Oltre che portare a conoscenza dei quasi tremila  fan (solo su facebook) le scoperte giorno per giorno, di città, luoghi, abitudini di vita, cultura e gastronomia, Claudio dedica spazio anche al diabete e a come affronta la sua cura da nomade itinerante. Anche sul sito www.diabete.com Claudio informa i lettori del suo viaggio dove spiega come gestisce ogni giorno i controlli per la glicemia. Prima di partire si è rivolto ai medici per gli accertamenti sanitari e le istruzioni del caso per la cura. «Sono seguito dal diabetologo Stefano Genovese dell’ospedale Multimedica di Milano e dalla nutrizionista Alessandra Bosetti dell’ospedale Sacco per la dieta e l’analisi nutrizionale. In Mongolia ad esempio mancano quasi del tutto i carboidrati». Dalla Siberia alla Mongolia dove ha dormito nelle tende utilizzate dai pastori nomadi, passeggiate a cavallo e trekking. Vita salutare per tenere sotto controllo il diabete.
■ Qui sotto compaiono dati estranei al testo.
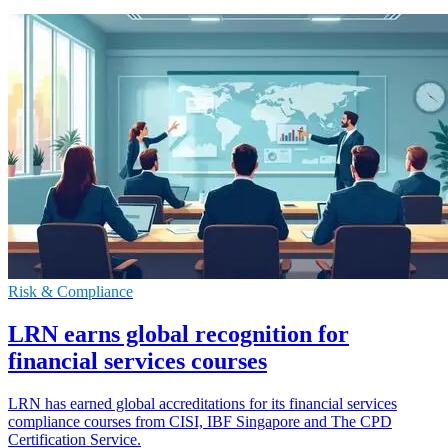
Risk & Compliance
LRN earns global recognition for
financial services courses
LRN has earned global accreditations for its financial services
compliance courses from CISI, IBF Singapore and The CPD
Certification Service.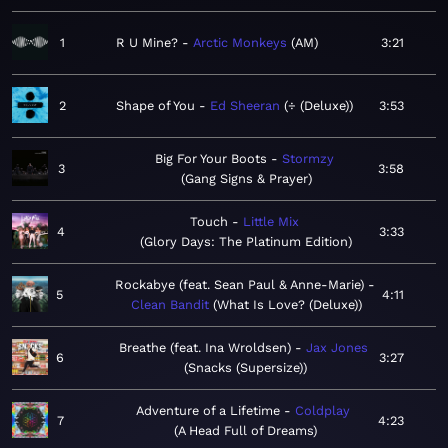
1
R U Mine?
Arctic Monkeys
AM
3:21
2
Shape of You
Ed Sheeran
÷ (Deluxe)
3:53
Big For Your Boots
Stormzy
3
3:58
Gang Signs & Prayer
Touch
Little Mix
4
3:33
Glory Days: The Platinum Edition
Rockabye (feat. Sean Paul & Anne-Marie)
5
4:11
Clean Bandit
What Is Love? (Deluxe)
Breathe (feat. Ina Wroldsen)
Jax Jones
6
3:27
Snacks (Supersize)
Adventure of a Lifetime
Coldplay
7
4:23
A Head Full of Dreams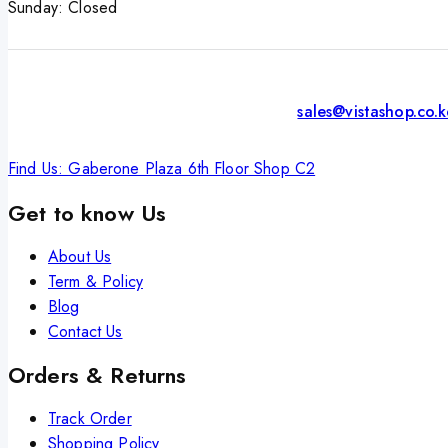
Sunday: Closed
sales@vistashop.co.
Find Us: Gaberone Plaza 6th Floor Shop C2
Get to know Us
About Us
Term & Policy
Blog
Contact Us
Orders & Returns
Track Order
Shopping Policy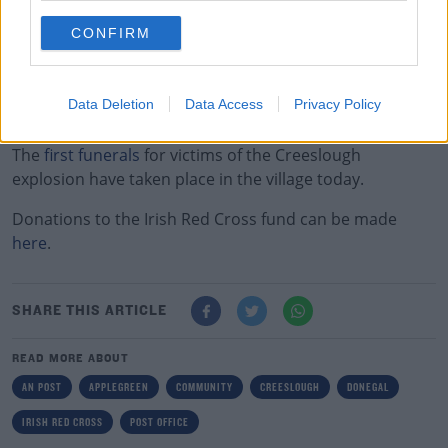
The money will be used to support the local community
in Creeslough.
CONFIRM
Earlier, the Government announced it's
opening its
Humanitarian Assistance Fund
to the families of those
Data Deletion
Data Access
Privacy Policy
killed in county Donegal.
Learn more
The
first funerals
for victims of the Creeslough
explosion have taken place in the village today.
Donations to the Irish Red Cross fund can be made
here
.
SHARE THIS ARTICLE
READ MORE ABOUT
AN POST
APPLEGREEN
COMMUNITY
CREESLOUGH
DONEGAL
IRISH RED CROSS
POST OFFICE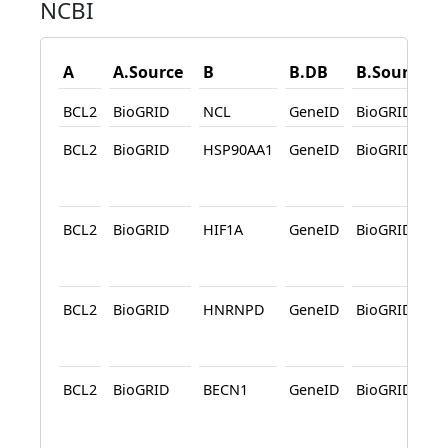
NCBI
A
A.Source
B
B.DB
B.Source
BCL2
BioGRID
NCL
GeneID
BioGRID
BCL2
BioGRID
HSP90AA1
GeneID
BioGRID
A
BCL2
BioGRID
HIF1A
GeneID
BioGRID
A
BCL2
BioGRID
HNRNPD
GeneID
BioGRID
A
BCL2
BioGRID
BECN1
GeneID
BioGRID
A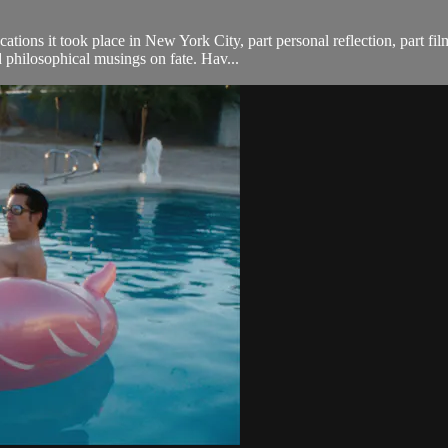
cations it took place in New York City, part personal reflection, part f
 philosophical musings on fate. Hav...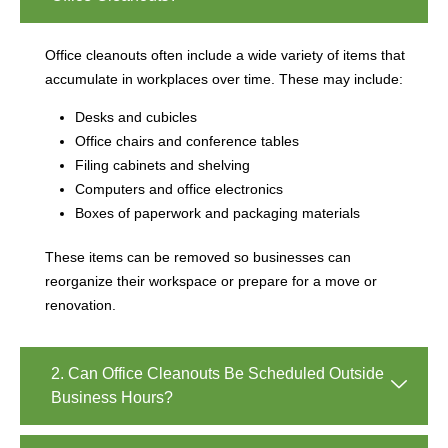
Office cleanouts often include a wide variety of items that
accumulate in workplaces over time. These may include:
Desks and cubicles
Office chairs and conference tables
Filing cabinets and shelving
Computers and office electronics
Boxes of paperwork and packaging materials
These items can be removed so businesses can
reorganize their workspace or prepare for a move or
renovation.
2. Can Office Cleanouts Be Scheduled Outside
Business Hours?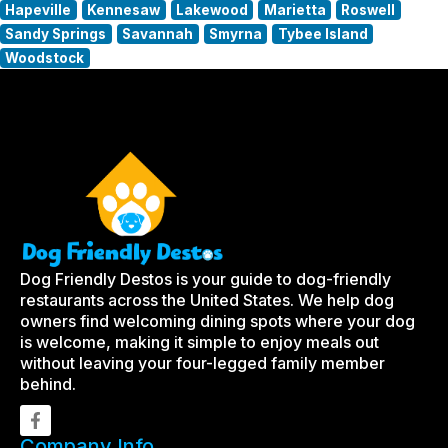
Hapeville
Kennesaw
Lakewood
Marietta
Roswell
Sandy Springs
Savannah
Smyrna
Tybee Island
Woodstock
Dog Friendly Destos is your guide to dog-friendly
restaurants across the United States. We help dog
owners find welcoming dining spots where your dog
is welcome, making it simple to enjoy meals out
without leaving your four-legged family member
behind.
Company Info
«In Italia ci sono da 3 a 5 milioni di pazienti affetti da diabete mellito, anche il nostro Paese si è dotato di un Piano nazionale sul diabete (PDN) sollecitato dal Parlamento europeo e assegna al paziente il ruolo di “gestore” della propria condizione di diabetico – spiega il dottor Paolo Emilio Marchetto responsabile del Servizio di diabetologia dell’Ospedale di Merano – e la definizione corretta proviene dal greco antico diabete riferendosi al glucosio che passa attraverso i reni nell’urina, e mellito che vuol dire miele, quindi dolce. Nei tempi antichi era la malattia delle urine dolci». Intanto Claudio prosegue il viaggio e visita paese dopo paese scrivendo: «In questo momento ho raggiunto la regione del Sichuan, nella parte meridionale della Cina, alle porte del Tibet. Fino al 18 giugno circa, ovvero quando riuscirà ad entrare via terra in Nepal non potrà più connettermi a parte rarissime occasioni! Tuttavia dovrei riuscire ad aggiornare il blog www.triptherapy.net e, grazie ad instagram, pubblicare le foto dei miei 1000 giorni felici in giro per il mondo senza aerei». Viene voglia di imitarlo se non invidiarlo per il coraggio dimostrato nell’affrontare non solo un viaggio geografico quanto un esame  che gli permette di sentire dentro di lui cosa significa essere liberi.